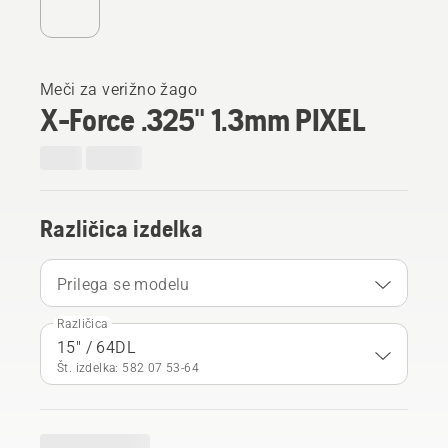
Meči za verižno žago
X-Force .325" 1.3mm PIXEL
Različica izdelka
Prilega se modelu
Različica
15" / 64DL
Št. izdelka: 582 07 53‑64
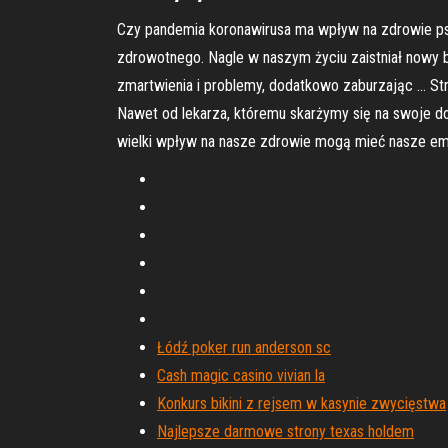
Czy pandemia koronawirusa ma wpływ na zdrowie psy
zdrowotnego. Nagle w naszym życiu zaistniał nowy b
zmartwienia i problemy, dodatkowo zaburzając … St
Nawet od lekarza, któremu skarżymy się na swoje dol
wielki wpływ na nasze zdrowie mogą mieć nasze em
Łódź poker run anderson sc
Cash magic casino vivian la
Konkurs bikini z rejsem w kasynie zwycięstwa
Najlepsze darmowe strony texas holdem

★ ★ ★

What the exercise asks: From the line that contains "Različica izdelka" to the end of the listing, give every line again exactly as written. Leave the pictures out.

Response:
Različica izdelka
Prilega se modelu
Različica
15" / 64DL
Št. izdelka: 582 07 53‑64
Czy pandemia koronawirusa ma wpływ na zdrowie psy
zdrowotnego. Nagle w naszym życiu zaistniał nowy b
zmartwienia i problemy, dodatkowo zaburzając … St
Nawet od lekarza, któremu skarżymy się na swoje dol
wielki wpływ na nasze zdrowie mogą mieć nasze em
Łódź poker run anderson sc
Cash magic casino vivian la
Konkurs bikini z rejsem w kasynie zwycięstwa
Najlepsze darmowe strony texas holdem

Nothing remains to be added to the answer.